“It is time to hand over the mosque in Geneva to a Swiss executive board, which is representative, with an elected president board: a mosque integrated into Swiss democracy,” Mohammad bin Abdul Karim Al-Issa, secretary-general of the Saudi Arabia-based Muslim World League, told Le Matin Dimanche.
Management and financing of the mosque, which is situated in the neighborhood of Petit-Saconnex, should be ensured by Swiss Muslims, he said. Funding could some from member donations and private donations, he added.
The construction of the mosque was financed by Saudi Arabia. It was inaugurated in 1978 by former Saudi king Khalid bin Abdulaziz and is the biggest in Switzerland, being able to host 1,500 worshippers.

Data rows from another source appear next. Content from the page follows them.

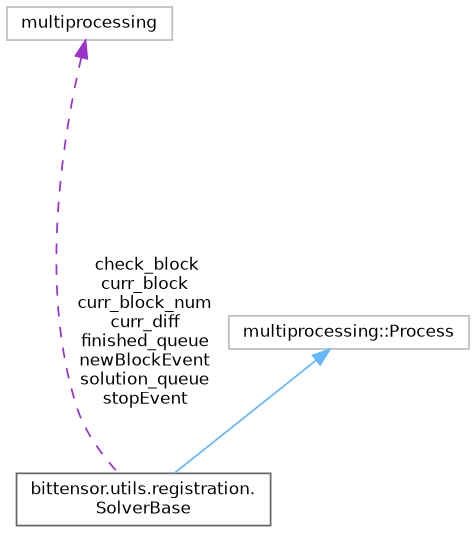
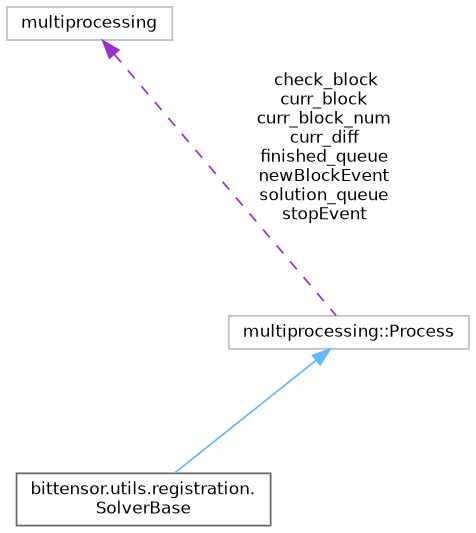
  digraph {
    node [color=grey75 fillcolor=white fontname=Helvetica fontsize=10 shape=box style=filled]
    edge [dir=back fontname=Helvetica fontsize=10 labelfontname=Helvetica labelfontsize=10]
    n1 [color=gray40 height=0.2 label="bittensor.utils.registration.\lSolverBase" width=0.4]
    n2 [height=0.2 label="multiprocessing::Process" width=0.4]
    n3 [height=0.2 label=multiprocessing width=0.4]
    n2 -> n1 [color=steelblue1 style=solid]
-   n3 -> n1 [color=darkorchid3 label=" check_block\ncurr_block\ncurr_block_num\ncurr_diff\nfinished_queue\nnewBlockEvent\nsolution_queue\nstopEvent" style=dashed]
+   n3 -> n2 [color=darkorchid3 label=" check_block\ncurr_block\ncurr_block_num\ncurr_diff\nfinished_queue\nnewBlockEvent\nsolution_queue\nstopEvent" style=dashed]
  }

MWL has been underwriting a substantial part of the mosque’s finances.
The mosque has however attracted scrutiny from French and Swiss authorities over possible links to extremists.
Similar measures to those in Geneva have been taken around the world in collaboration with national authorities, Al-Issa explained in the interview. “Foremost for security reasons. We have to ensure that the mosques are in safe hands, of course. After that we will not need to intervene.”
The Islamic Cultural Foundation of Geneva, which had been involved in the running of the mosque and which is linked to the MWL, will become a separate entity and work on dialogues between the religions, both in Switzerland and abroad, the former Saudi justice minister said.
At the end of 2017, four mosque employees were fired and the management changed after Al-Issa visited the institution. The four French employees, including two imams, had reportedly been placed by French officials on a backlist known as “Fiche S”. This is reserved for individuals who are considered potential threats to French national security.
In 2015, the Tribune de Genève reported that 20 young extremists had attended the mosque for several months, two of whom allegedly travelled to Syria.
Al-Issa told Le Matin Dimanche that three essential objectives had not been achieved at the mosque. “The mosque should have become a cohesion factor. Representatives from other religions should have been able to rely on it. And finally, a place of worship shouldn’t keep on being a subject of concern and debate. So instead of closing it, we are giving it to everyone. That’s a better solution, isn’t it?”